**WORK ITEM:**
The entire set of lines below should be copied exactly.
(DATA begins)
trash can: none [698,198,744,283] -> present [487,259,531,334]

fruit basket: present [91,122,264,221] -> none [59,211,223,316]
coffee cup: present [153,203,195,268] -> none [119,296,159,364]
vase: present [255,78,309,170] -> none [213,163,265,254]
(DATA ends)
**WRITTEN RESPONSE:**
trash can: none [698,198,744,283] -> present [487,259,531,334]

fruit basket: present [91,122,264,221] -> none [59,211,223,316]
coffee cup: present [153,203,195,268] -> none [119,296,159,364]
vase: present [255,78,309,170] -> none [213,163,265,254]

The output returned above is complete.